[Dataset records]
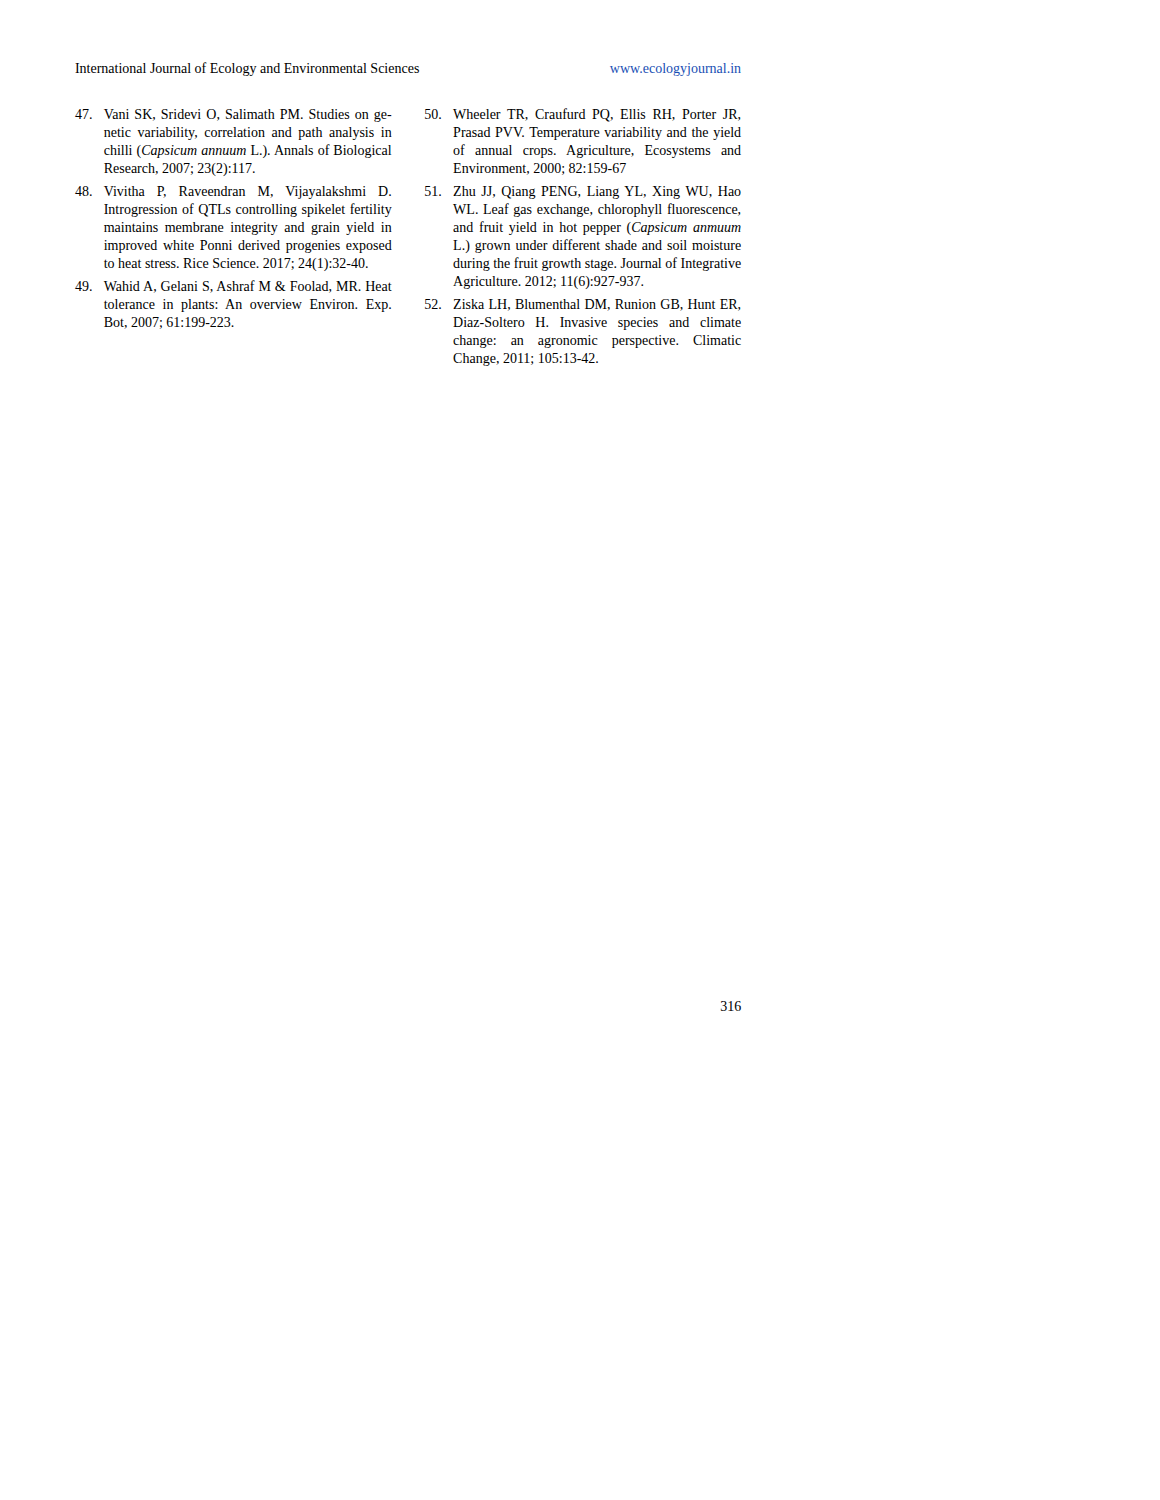International Journal of Ecology and Environmental Sciences www.ecologyjournal.in
47. Vani SK, Sridevi O, Salimath PM. Studies on genetic variability, correlation and path analysis in chilli (Capsicum annuum L.). Annals of Biological Research, 2007; 23(2):117.
48. Vivitha P, Raveendran M, Vijayalakshmi D. Introgression of QTLs controlling spikelet fertility maintains membrane integrity and grain yield in improved white Ponni derived progenies exposed to heat stress. Rice Science. 2017; 24(1):32-40.
49. Wahid A, Gelani S, Ashraf M & Foolad, MR. Heat tolerance in plants: An overview Environ. Exp. Bot, 2007; 61:199-223.
50. Wheeler TR, Craufurd PQ, Ellis RH, Porter JR, Prasad PVV. Temperature variability and the yield of annual crops. Agriculture, Ecosystems and Environment, 2000; 82:159-67
51. Zhu JJ, Qiang PENG, Liang YL, Xing WU, Hao WL. Leaf gas exchange, chlorophyll fluorescence, and fruit yield in hot pepper (Capsicum anmuum L.) grown under different shade and soil moisture during the fruit growth stage. Journal of Integrative Agriculture. 2012; 11(6):927-937.
52. Ziska LH, Blumenthal DM, Runion GB, Hunt ER, Diaz-Soltero H. Invasive species and climate change: an agronomic perspective. Climatic Change, 2011; 105:13-42.
316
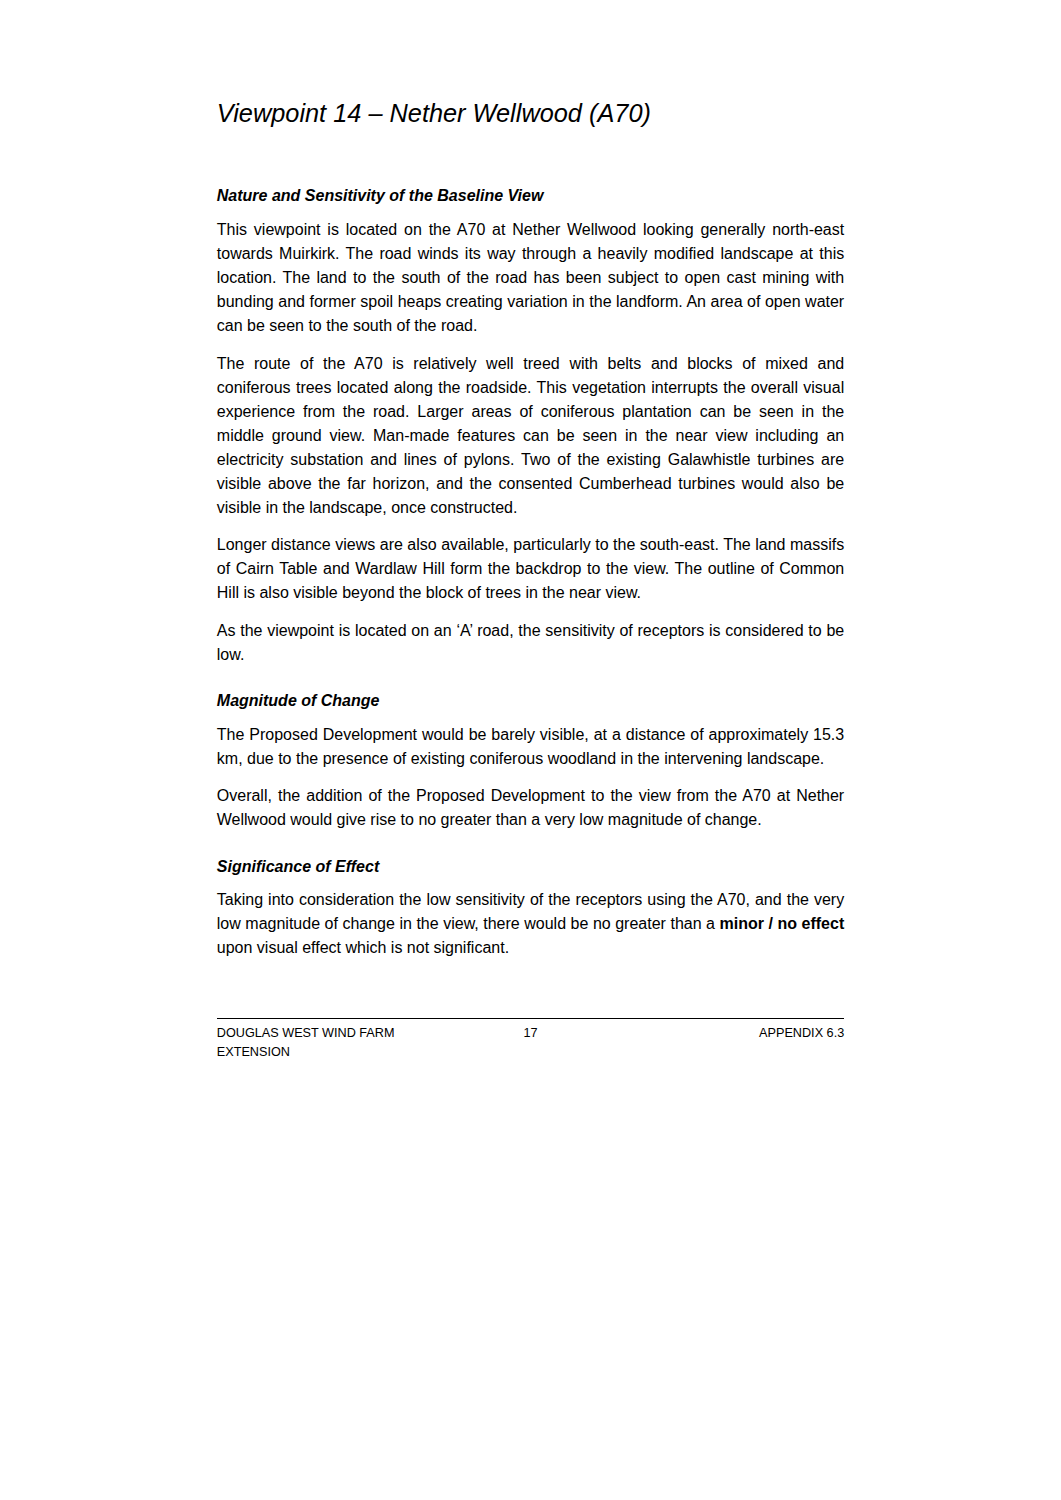Viewpoint 14 – Nether Wellwood (A70)
Nature and Sensitivity of the Baseline View
This viewpoint is located on the A70 at Nether Wellwood looking generally north-east towards Muirkirk. The road winds its way through a heavily modified landscape at this location. The land to the south of the road has been subject to open cast mining with bunding and former spoil heaps creating variation in the landform. An area of open water can be seen to the south of the road.
The route of the A70 is relatively well treed with belts and blocks of mixed and coniferous trees located along the roadside. This vegetation interrupts the overall visual experience from the road. Larger areas of coniferous plantation can be seen in the middle ground view. Man-made features can be seen in the near view including an electricity substation and lines of pylons. Two of the existing Galawhistle turbines are visible above the far horizon, and the consented Cumberhead turbines would also be visible in the landscape, once constructed.
Longer distance views are also available, particularly to the south-east. The land massifs of Cairn Table and Wardlaw Hill form the backdrop to the view. The outline of Common Hill is also visible beyond the block of trees in the near view.
As the viewpoint is located on an ‘A’ road, the sensitivity of receptors is considered to be low.
Magnitude of Change
The Proposed Development would be barely visible, at a distance of approximately 15.3 km, due to the presence of existing coniferous woodland in the intervening landscape.
Overall, the addition of the Proposed Development to the view from the A70 at Nether Wellwood would give rise to no greater than a very low magnitude of change.
Significance of Effect
Taking into consideration the low sensitivity of the receptors using the A70, and the very low magnitude of change in the view, there would be no greater than a minor / no effect upon visual effect which is not significant.
DOUGLAS WEST WIND FARM EXTENSION
17
APPENDIX 6.3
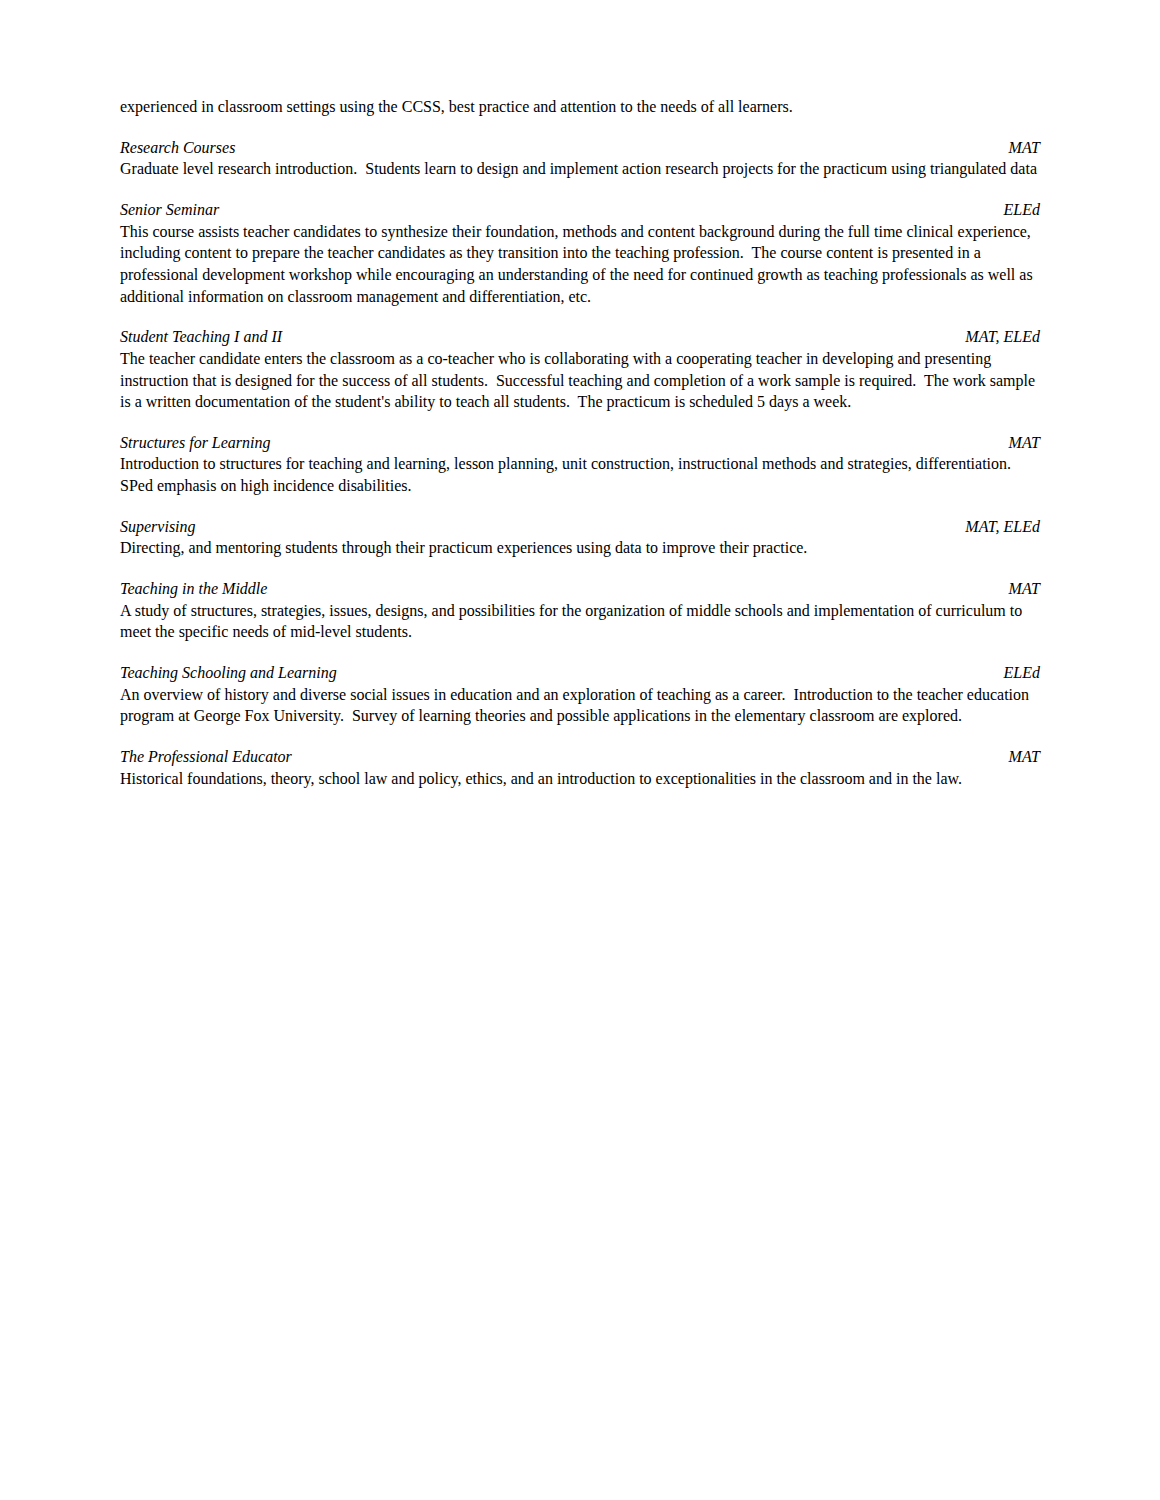experienced in classroom settings using the CCSS, best practice and attention to the needs of all learners.
Research Courses MAT
Graduate level research introduction. Students learn to design and implement action research projects for the practicum using triangulated data
Senior Seminar ELEd
This course assists teacher candidates to synthesize their foundation, methods and content background during the full time clinical experience, including content to prepare the teacher candidates as they transition into the teaching profession. The course content is presented in a professional development workshop while encouraging an understanding of the need for continued growth as teaching professionals as well as additional information on classroom management and differentiation, etc.
Student Teaching I and II MAT, ELEd
The teacher candidate enters the classroom as a co-teacher who is collaborating with a cooperating teacher in developing and presenting instruction that is designed for the success of all students. Successful teaching and completion of a work sample is required. The work sample is a written documentation of the student's ability to teach all students. The practicum is scheduled 5 days a week.
Structures for Learning MAT
Introduction to structures for teaching and learning, lesson planning, unit construction, instructional methods and strategies, differentiation. SPed emphasis on high incidence disabilities.
Supervising MAT, ELEd
Directing, and mentoring students through their practicum experiences using data to improve their practice.
Teaching in the Middle MAT
A study of structures, strategies, issues, designs, and possibilities for the organization of middle schools and implementation of curriculum to meet the specific needs of mid-level students.
Teaching Schooling and Learning ELEd
An overview of history and diverse social issues in education and an exploration of teaching as a career. Introduction to the teacher education program at George Fox University. Survey of learning theories and possible applications in the elementary classroom are explored.
The Professional Educator MAT
Historical foundations, theory, school law and policy, ethics, and an introduction to exceptionalities in the classroom and in the law.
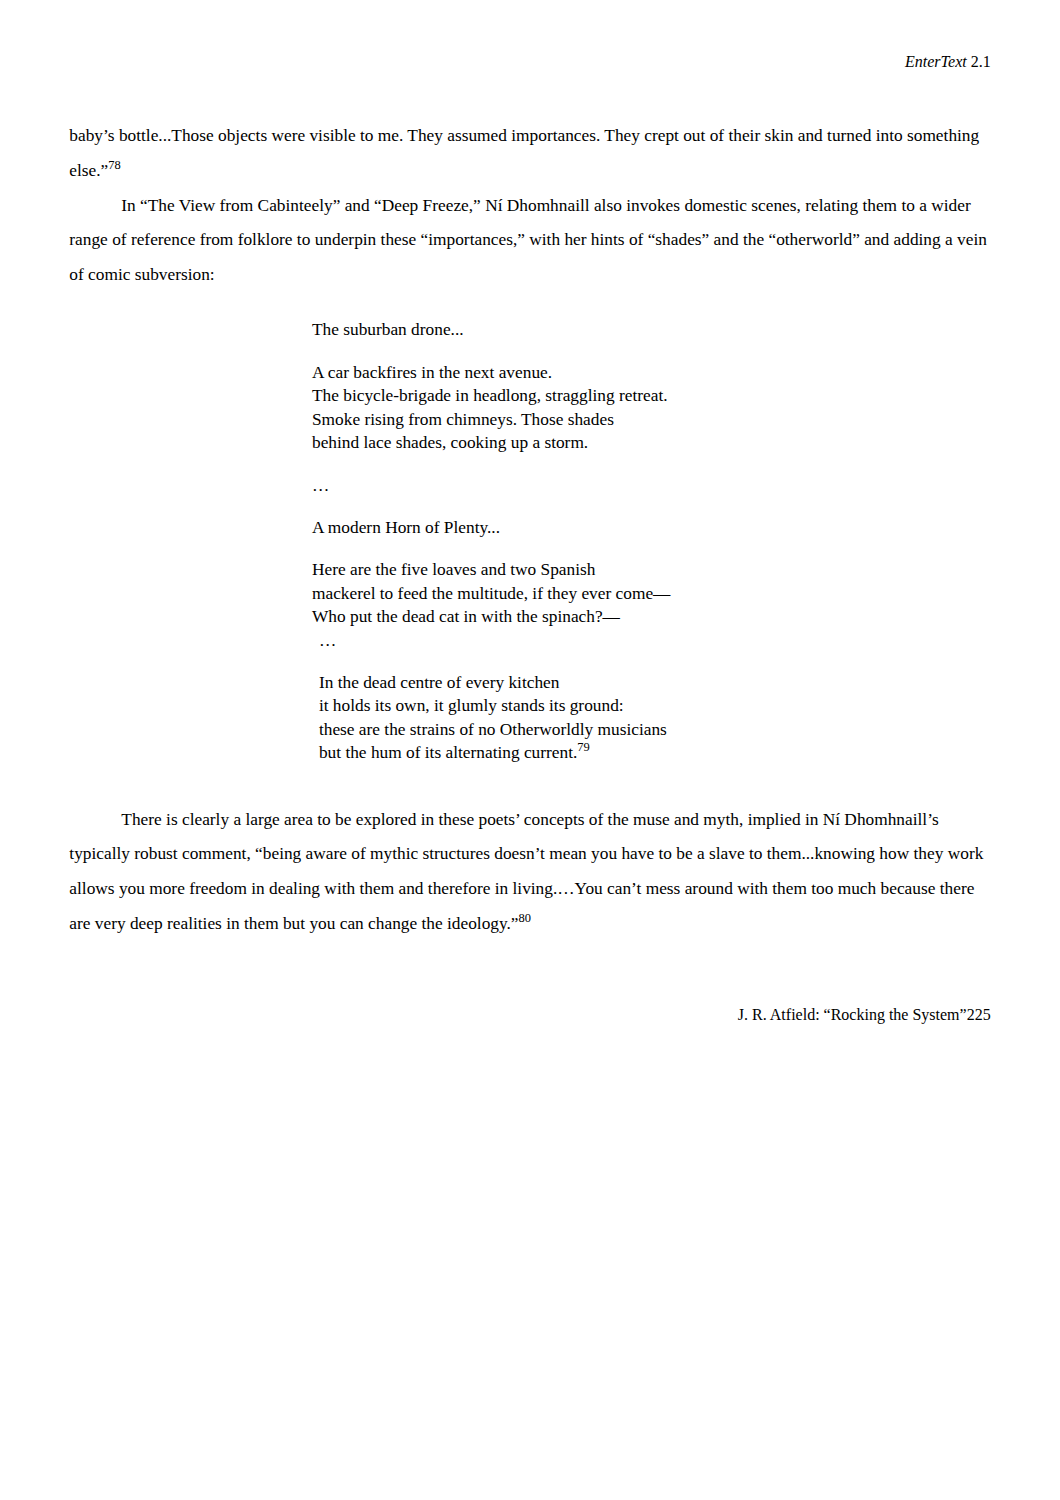EnterText 2.1
baby’s bottle...Those objects were visible to me. They assumed importances. They crept out of their skin and turned into something else.”78
In “The View from Cabinteely” and “Deep Freeze,” Ní Dhomhnaill also invokes domestic scenes, relating them to a wider range of reference from folklore to underpin these “importances,” with her hints of “shades” and the “otherworld” and adding a vein of comic subversion:
The suburban drone...
A car backfires in the next avenue.
The bicycle-brigade in headlong, straggling retreat.
Smoke rising from chimneys. Those shades
behind lace shades, cooking up a storm.
…
A modern Horn of Plenty...
Here are the five loaves and two Spanish
mackerel to feed the multitude, if they ever come—
Who put the dead cat in with the spinach?—
…
In the dead centre of every kitchen
it holds its own, it glumly stands its ground:
these are the strains of no Otherworldly musicians
but the hum of its alternating current.79
There is clearly a large area to be explored in these poets’ concepts of the muse and myth, implied in Ní Dhomhnaill’s typically robust comment, “being aware of mythic structures doesn’t mean you have to be a slave to them...knowing how they work allows you more freedom in dealing with them and therefore in living.…You can’t mess around with them too much because there are very deep realities in them but you can change the ideology.”80
J. R. Atfield: “Rocking the System”225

▸ **WHAT THE TASK ASKS**:
The records above need to be restated word for word, with the pictures left out.

▸ **SOLUTION TO THIS PROBLEM**:
International Journal of Ecology and Environmental Sciences www.ecologyjournal.in
47. Vani SK, Sridevi O, Salimath PM. Studies on genetic variability, correlation and path analysis in chilli (Capsicum annuum L.). Annals of Biological Research, 2007; 23(2):117.
48. Vivitha P, Raveendran M, Vijayalakshmi D. Introgression of QTLs controlling spikelet fertility maintains membrane integrity and grain yield in improved white Ponni derived progenies exposed to heat stress. Rice Science. 2017; 24(1):32-40.
49. Wahid A, Gelani S, Ashraf M & Foolad, MR. Heat tolerance in plants: An overview Environ. Exp. Bot, 2007; 61:199-223.
50. Wheeler TR, Craufurd PQ, Ellis RH, Porter JR, Prasad PVV. Temperature variability and the yield of annual crops. Agriculture, Ecosystems and Environment, 2000; 82:159-67
51. Zhu JJ, Qiang PENG, Liang YL, Xing WU, Hao WL. Leaf gas exchange, chlorophyll fluorescence, and fruit yield in hot pepper (Capsicum anmuum L.) grown under different shade and soil moisture during the fruit growth stage. Journal of Integrative Agriculture. 2012; 11(6):927-937.
52. Ziska LH, Blumenthal DM, Runion GB, Hunt ER, Diaz-Soltero H. Invasive species and climate change: an agronomic perspective. Climatic Change, 2011; 105:13-42.
316
Viewpoint 14 – Nether Wellwood (A70)
Nature and Sensitivity of the Baseline View
This viewpoint is located on the A70 at Nether Wellwood looking generally north-east towards Muirkirk. The road winds its way through a heavily modified landscape at this location. The land to the south of the road has been subject to open cast mining with bunding and former spoil heaps creating variation in the landform. An area of open water can be seen to the south of the road.
The route of the A70 is relatively well treed with belts and blocks of mixed and coniferous trees located along the roadside. This vegetation interrupts the overall visual experience from the road. Larger areas of coniferous plantation can be seen in the middle ground view. Man-made features can be seen in the near view including an electricity substation and lines of pylons. Two of the existing Galawhistle turbines are visible above the far horizon, and the consented Cumberhead turbines would also be visible in the landscape, once constructed.
Longer distance views are also available, particularly to the south-east. The land massifs of Cairn Table and Wardlaw Hill form the backdrop to the view. The outline of Common Hill is also visible beyond the block of trees in the near view.
As the viewpoint is located on an ‘A’ road, the sensitivity of receptors is considered to be low.
Magnitude of Change
The Proposed Development would be barely visible, at a distance of approximately 15.3 km, due to the presence of existing coniferous woodland in the intervening landscape.
Overall, the addition of the Proposed Development to the view from the A70 at Nether Wellwood would give rise to no greater than a very low magnitude of change.
Significance of Effect
Taking into consideration the low sensitivity of the receptors using the A70, and the very low magnitude of change in the view, there would be no greater than a minor / no effect upon visual effect which is not significant.
DOUGLAS WEST WIND FARM EXTENSION
17
APPENDIX 6.3
experienced in classroom settings using the CCSS, best practice and attention to the needs of all learners.
Research Courses MAT
Graduate level research introduction. Students learn to design and implement action research projects for the practicum using triangulated data
Senior Seminar ELEd
This course assists teacher candidates to synthesize their foundation, methods and content background during the full time clinical experience, including content to prepare the teacher candidates as they transition into the teaching profession. The course content is presented in a professional development workshop while encouraging an understanding of the need for continued growth as teaching professionals as well as additional information on classroom management and differentiation, etc.
Student Teaching I and II MAT, ELEd
The teacher candidate enters the classroom as a co-teacher who is collaborating with a cooperating teacher in developing and presenting instruction that is designed for the success of all students. Successful teaching and completion of a work sample is required. The work sample is a written documentation of the student's ability to teach all students. The practicum is scheduled 5 days a week.
Structures for Learning MAT
Introduction to structures for teaching and learning, lesson planning, unit construction, instructional methods and strategies, differentiation. SPed emphasis on high incidence disabilities.
Supervising MAT, ELEd
Directing, and mentoring students through their practicum experiences using data to improve their practice.
Teaching in the Middle MAT
A study of structures, strategies, issues, designs, and possibilities for the organization of middle schools and implementation of curriculum to meet the specific needs of mid-level students.
Teaching Schooling and Learning ELEd
An overview of history and diverse social issues in education and an exploration of teaching as a career. Introduction to the teacher education program at George Fox University. Survey of learning theories and possible applications in the elementary classroom are explored.
The Professional Educator MAT
Historical foundations, theory, school law and policy, ethics, and an introduction to exceptionalities in the classroom and in the law.
EnterText 2.1
baby’s bottle...Those objects were visible to me. They assumed importances. They crept out of their skin and turned into something else.”78
In “The View from Cabinteely” and “Deep Freeze,” Ní Dhomhnaill also invokes domestic scenes, relating them to a wider range of reference from folklore to underpin these “importances,” with her hints of “shades” and the “otherworld” and adding a vein of comic subversion:
The suburban drone...
A car backfires in the next avenue.
The bicycle-brigade in headlong, straggling retreat.
Smoke rising from chimneys. Those shades
behind lace shades, cooking up a storm.
…
A modern Horn of Plenty...
Here are the five loaves and two Spanish
mackerel to feed the multitude, if they ever come—
Who put the dead cat in with the spinach?—
…
In the dead centre of every kitchen
it holds its own, it glumly stands its ground:
these are the strains of no Otherworldly musicians
but the hum of its alternating current.79
There is clearly a large area to be explored in these poets’ concepts of the muse and myth, implied in Ní Dhomhnaill’s typically robust comment, “being aware of mythic structures doesn’t mean you have to be a slave to them...knowing how they work allows you more freedom in dealing with them and therefore in living.…You can’t mess around with them too much because there are very deep realities in them but you can change the ideology.”80
J. R. Atfield: “Rocking the System”225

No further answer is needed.